Cerita pada paragraf awal di atas benar-benar tak saya sangka. Di hari pertama kursus, yang ada di pikiran saya kursus kepelatihan ini, yang hanya enam hari itu, mungkin hanya waktu yang singkat bagi "orang-orang asing" yang sama-sama bercita-cita jadi pelatih. Tapi ternyata lebih dari itu.

Kekeluargaan terjalin cukup erat di antara setiap pesertanya. Mungkin pertemuan dan segala kegiatan dari pukul 7 pagi hingga 5 sore selama enam hari membuat semua peserta menjadi lebih cepat akrab. Apalagi bagi 11 orang yang menginap di mes dekat lapangan dan kelas kepelatihan, bisa dibilang hampir selama 150 jam bersama-sama. Mukhlis dan Saniman termasuk di dalam 11 orang tersebut. Pun begitu dengan saya.

Dengan kebersamaan seperti itu, tak heran para peserta saling bertukar cerita di saat istirahat. Dari situ juga saya mendapatkan bahwa para calon pelatih ini punya mimpi yang sama, yaitu memajukan sepakbola Indonesia di masa depan. Mayoritas dari mereka prihatin dengan situasi sepakbola Indonesia saat ini yang kering prestasi dan hanya menimbulkan kontroversi.

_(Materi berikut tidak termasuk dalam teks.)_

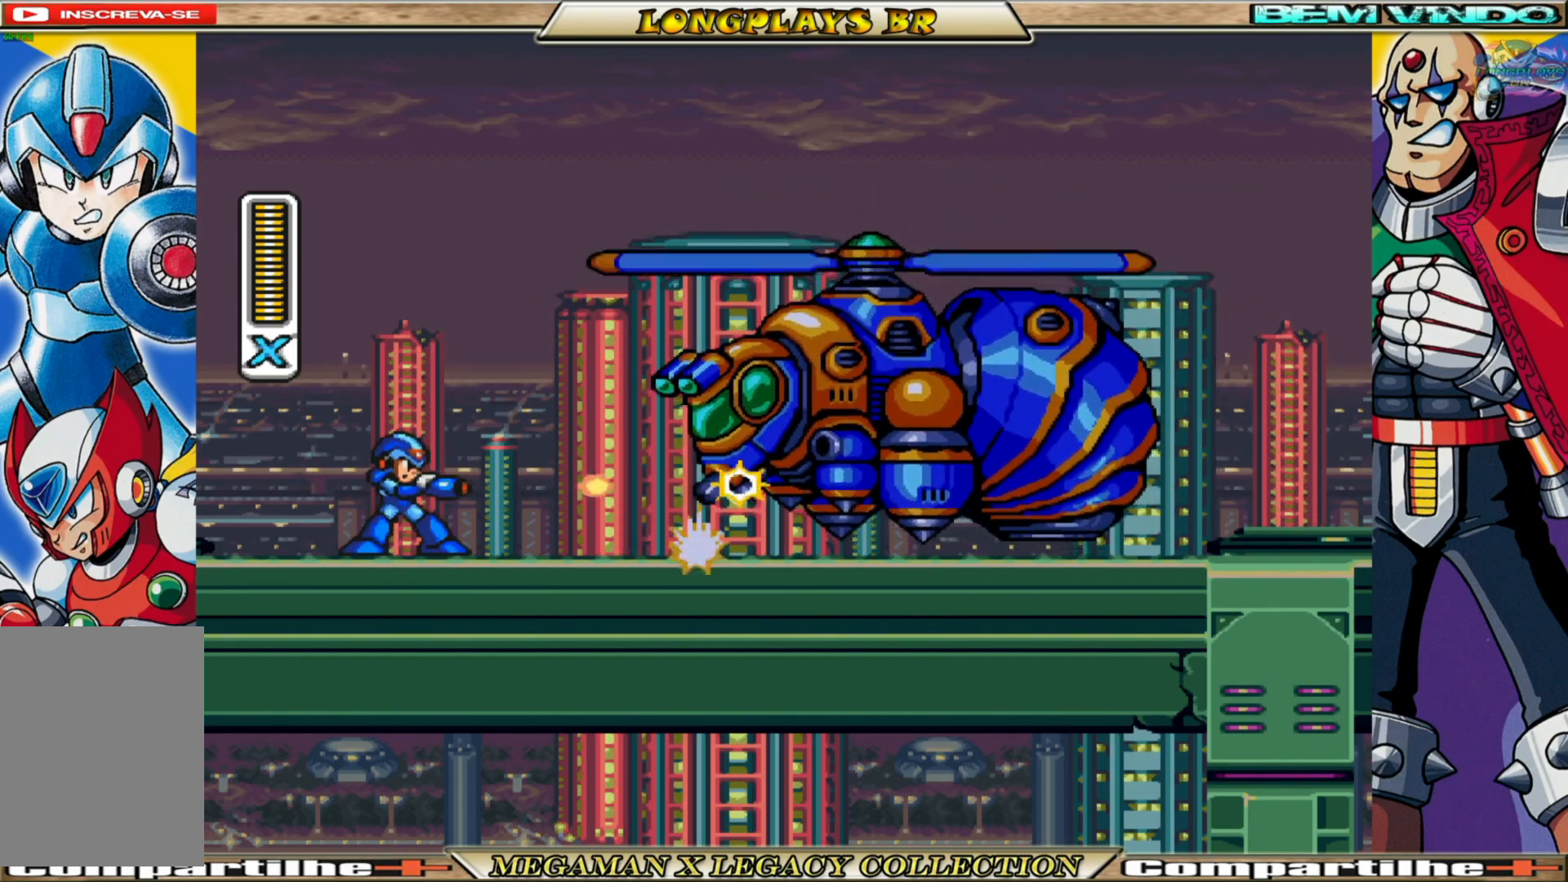
{"buttons": [], "left_stick": "center", "right_stick": "center", "events": [[17, "X", "down"], [100, "X", "up"], [183, "X", "down"], [300, "X", "up"], [350, "X", "down"], [467, "X", "up"]]}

Dari cerita-cerita mereka juga, saya mendapati ternyata banyak dari mereka yang masih menaruh harapan besar pada sepakbola. Saya bercita-cita menjadi pelatih karena saya ternyata tak bisa mewujudkan mimpi untuk menjadi pesepakbola profesional. Ini juga yang dirasakan oleh banyak dari peserta kursus kepelatihan lisensi D nasional kemarin.

Kalian pasti asing dengan nama Dyangga Yureztyo. Saya yang cukup berkutat dengan berita-berita sepakbola nasional pun cukup asing dengan namanya. Tapi ternyata setelah mengenal lebih jauh, Dyangga adalah pesepakbola yang sempat malang melintang di sejumlah kesebelasan divisi dua Indonesia seperti Persikad, Persikabo, PS Bengkulu, PS Bangka, Villa 2000 hingga Persitara. Mendengar cerita darinya, ia pun mengikuti kursus kepelatihan lisensi D tersebut agar bisa memulai kariernya sebagai pelatih setelah ia terancam gagal melanjutkan karier sebagai pesepakbola profesional.

Jika saya dulu tak bisa melanjutkan SSB gara-gara cedera pergelangan kaki yang cukup lama, Dyangga juga terancam kehilangan harapannya untuk bisa berkarier sebagai pesepakbola karena cedera yang didapatnya pada 2016 lalu. Saat itu ia masih bermain untuk Persikad Depok di ajang ISC B. Saat libur kompetisi, ia mengikuti tarkam. Di situlah ia mendapatkan cedera ACL yang membuatnya harus dioperasi.

"Sebenernya salah saya gak bisa jaga kondisi dan atur waktu. Pas kompetisi selesai, banyak ikut tarkam. Saya gak pinter ngatur waktu istirahat dan latihannya. Mungkin pas ototnya gak siap, kena benturan," beber Dyangga. "Awalnya cedera di Jasinga Bogor, bener-bener parah pas di open tournament di Krukut, Depok."

Dyangga sendiri saat ini masih berusaha untuk sembuh agar bisa kembali melanjutkan kariernya. Tak heran memang, karena 12 tahun yang lalu, ia sempat masuk timnas Indonesia U-17. Saat itu ia dipanggil bersama nama-nama lain yang kariernya "lebih beruntung" darinya saat ini seperti Ramdani Lestaluhu, Rachmat Latief, Ricky Ohorella, Okto Maniani, Syamsir Alam, hingga Hendro Siswanto yang bisa mencapai level top. Meski begitu, ia sadar dengan kakinya yang cedera itu ia harus mengantisipasi untuk tetap "hidup" di sepakbola, yaitu mulai merintis karier sebagai pelatih.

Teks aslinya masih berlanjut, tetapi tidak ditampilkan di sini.